Seriamente o adventismo caminha para esse caminho, acredito que se Ele não retornar em breve, o adventismo seguirá o mesmo ideal do catolicismo. Não eram eles de origem apostólica, bem bastou apenas 300 anos pro negocio engrossar. Nós só temos por volta de 150 anos, imagina mais um século? Bye, bye.

Unknown disse...

Concordo que não somos os donos da verdade. Mas creio que o Dono a confiou a nós. A missão que Deus nos confiou inclui ensinar as pessoas a guardarem todas as coisas que Cristo ordenou (Mat. 28:20). Por isso me preocupa muito a ideia de que não deve haver exortação, advertência, despertamento, regras, orientações a respeito da conduta cristã, do estilo de vida, que temos que pregar o amor de Deus e não perdermos tempo falando de TV, música, vestuário, alimentação, palavreado, enfim.

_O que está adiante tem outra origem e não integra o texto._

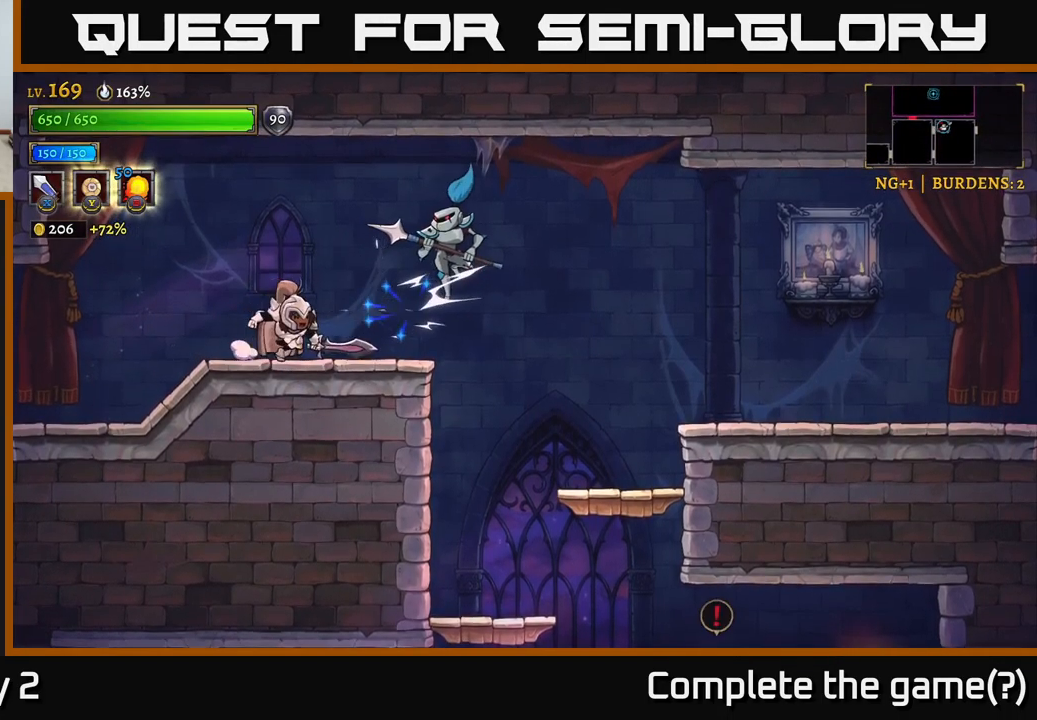
{"buttons": [], "left_stick": "right", "right_stick": "center", "events": [[167, "X", "down"], [300, "X", "up"], [350, "left_stick", "center"], [500, "left_stick", "right"]]}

O que não percebemos (e vejo isso como a grande “sacada” de Satanás) é que nossa conduta, nosso estilo de vida, aquilo que assistimos, que ouvimos, que vestimos, que comemos, nossos hábitos de entretenimento, nosso palavreado, nossas companhias ... podem minar nossa capacidade de absorver os benefícios da comunhão com Cristo. Por isso muitos de nós, ainda que muito ativos na igreja, ainda que práticos na oração e estudo da Bíblia, não avançamos na experiência cristã, porque algumas coisas do nosso cotidiano, relacionadas à nossa conduta e estilo de vida, estão impedindo ou dificultando a atuação do Espírito Santo. E se não falarmos às pessoas que coisas são estas para que elas tenham a oportunidade de abandonar, visto que alguns erram por ignorância, como podemos esperar que elas cresçam e se fortaleçam na vida espiritual? Pior ainda ... num futuro não muito distante, tais pessoas nos cobrarão por aquilo que sabíamos e não dissemos, por termos escolhido a conveniência da omissão. O problema maior ... será tarde demais.

Pr. Douglas ... como de costume ... parabéns e muito obrigado por mais um artigo de suma importância para o tempo presente.